Palmber-Thombsby:Palmer Thombs05/17/24


Kirby Smart is one of the preeminent voices in college athletics, and what he says carries some weight. That’s why when he says leadership is strong enough to get things in order, folks should take a bit of a sigh of relief. According to the now ninth-year head coach, NIL and the ability to transfer is important, but it must be done in the right way so as to keep priorities straight in college athletics.

“We have good, strong leadership who can make tough decisions and see things from the players’ perspective, which I think is important,” Smart told Paul Finebaum in a recent interview, asked about how College Football aims to ‘get out of its screwed up state.’ “I don’t want to sit up here and belittle NIL. I think NIL in and of itself is a long time coming. The players deserve a piece of this, and we want that. But we also want them, and everybody, to understand, it’s okay to grind it out where you are, to fight through tough times. We have example after example at our place of people who didn’t start, they were frustrated, their third year they started and their fourth year they were a top three round draft pick. That’s a pretty good career. I think that’s good. Players can make money while they do that off of their name, image and likeness, that’s a good thing.”

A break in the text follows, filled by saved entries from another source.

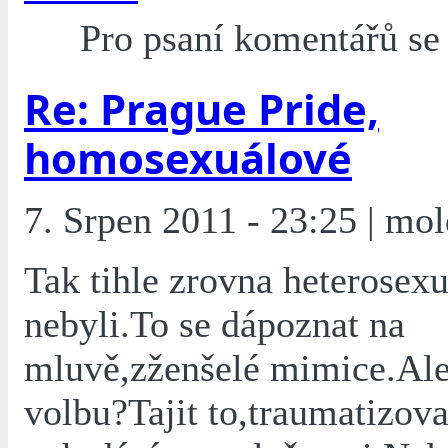
Pro psaní komentářů s
Re: Prague Pride,
homosexuálové
7. Srpen 2011 - 23:25 | mol
Tak tihle zrovna heterosex
nebyli.To se dápoznat na
mluvě,zženšelé mimice.Ale
volbu?Tajit to,traumatizova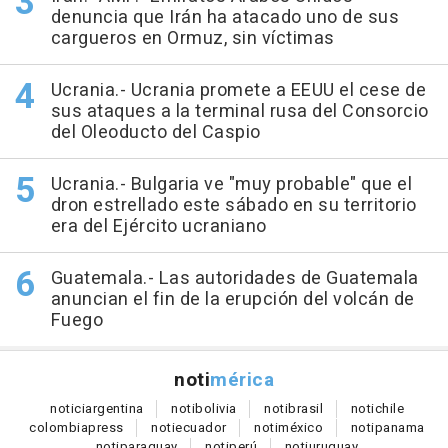
denuncia que Irán ha atacado uno de sus
cargueros en Ormuz, sin víctimas
Ucrania.- Ucrania promete a EEUU el cese de
sus ataques a la terminal rusa del Consorcio
del Oleoducto del Caspio
Ucrania.- Bulgaria ve "muy probable" que el
dron estrellado este sábado en su territorio
era del Ejército ucraniano
Guatemala.- Las autoridades de Guatemala
anuncian el fin de la erupción del volcán de
Fuego
noti
mérica
notici
argentina
noti
bolivia
noti
brasil
noti
chile
colombia
press
noti
ecuador
noti
méxico
noti
panama
noti
paraguay
noti
perú
noti
uruguay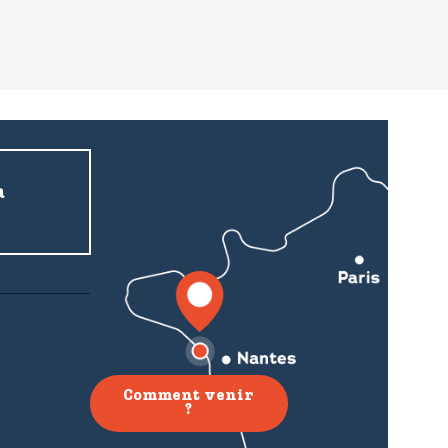
a
Comment venir
?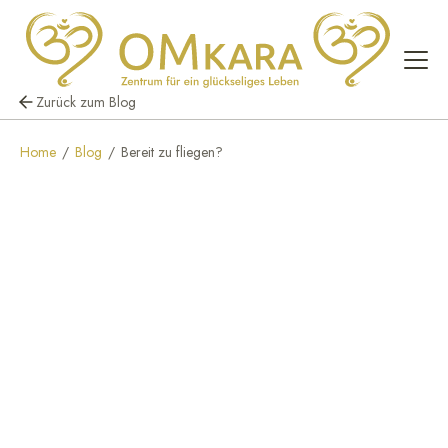
Zurück zum Blog
Home
/
Blog
/
Bereit zu fliegen?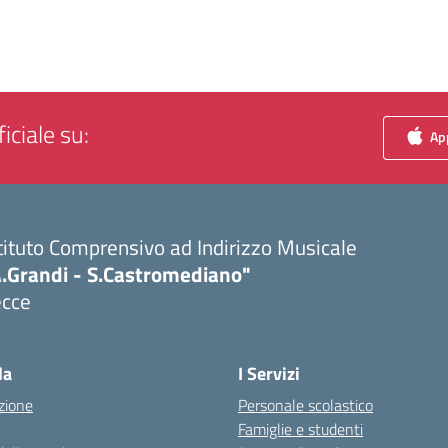
iciale su:
App
tituto Comprensivo ad Indirizzo Musicale
A.Grandi - S.Castromediano"
ecce
Visita la pagina iniziale della scuola
la
I Servizi
zione
Personale scolastico
Famiglie e studenti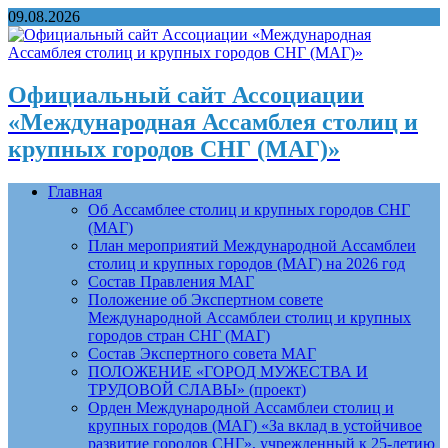
09.08.2026
Официальный сайт Ассоциации
«Международная Ассамблея столиц и
крупных городов СНГ (МАГ)»
Главная
Об Ассамблее столиц и крупных городов СНГ
(МАГ)
План мероприятий Международной Ассамблеи
столиц и крупных городов (МАГ) на 2026 год
Состав Правления МАГ
Положение об Экспертном совете
Международной Ассамблеи столиц и крупных
городов стран СНГ (МАГ)
Состав Экспертного совета МАГ
ПОЛОЖЕНИЕ «ГОРОД МУЖЕСТВА И
ТРУДОВОЙ СЛАВЫ» (проект)
Орден Международной Ассамблеи столиц и
крупных городов (МАГ) «За вклад в устойчивое
развитие городов СНГ», учрежденный к 25-летию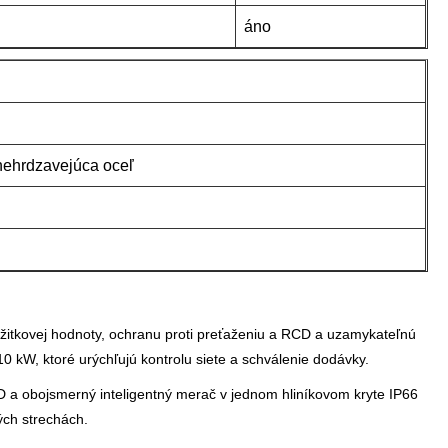
áno
nehrdzavejúca oceľ
úžitkovej hodnoty, ochranu proti preťaženiu a RCD a uzamykateľnú
 kW, ktoré urýchľujú kontrolu siete a schválenie dodávky.
 a obojsmerný inteligentný merač v jednom hliníkovom kryte IP66
ých strechách.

It’s clear, Smart’s concern isn’t over the players getting paid. However, he wants to see players stick it out in their current situations rather than run from problems and transfer – especially multiple times. As he continued to say, it creates issues for the student-athletes academically and doesn’t help them learn important life lessons.

“An opportunity to leave twice within a year, I think we’re going to look back on that 10 years from now and say, the people that had multiple transfers are probably not going to be successful academically,” Smart said. “I think that’s going to be looked back on, and people are going to say, ‘Was it a good thing I left twice?’ Most of the kids we check in with that leave our place, they say they regretted it. Well, if you leave a place twice, what did you actually accomplish? That’s probably the toughest thing for me.”

MORE: Smart sounds off on 12-team Playoff era, potential changes in approach

Also lost in all the mess of NIL and the transfer portal is College Football’s importance for other sports. At most schools, football and men’s basketball generate the revenue that helps fund the rest of the athletic department. So, while the focus is on football, Smart also believes it’s important to remember non-revenue sports and the impact of decisions made on them.

“I think it does get lost in it because a lot of people don’t look at it that way. The amount of money that football brings in and revenue sports bring in, what people don’t realize is those same revenue sports carry most athletic departments and their other sports, their non-revenue sports,” Smart said. “We’re very fortunate that we have television partners that love the SEC and pay the SEC a lot of money for television, and finding a way to be able to support the other athletic programs as well as football players and basketball players who produce revenue, I think there’s a balance in there somewhere.”

As for Smart, he’s also ready to stop talking about the off-field issues, returning to the field this fall. It can’t come soon enough for him and his team that carries the expectations of many around the country.

“We’re looking forward at what this team is gonna do. How is this team going to play? Got a really tough schedule. I’m excited to get an opportunity to go out there and play,” Smart said. “I’m so tired of the talk about the NIL and the talk about the portal and all the complaining. Let’s go play football. Let’s get our team against their team and see where we stand. Let’s go play.”

Georgia, likely to begin its season at No. 1 in the polls, kicks off the 2024 campaign in Atlanta against ACC favorite Clemson on August 31st.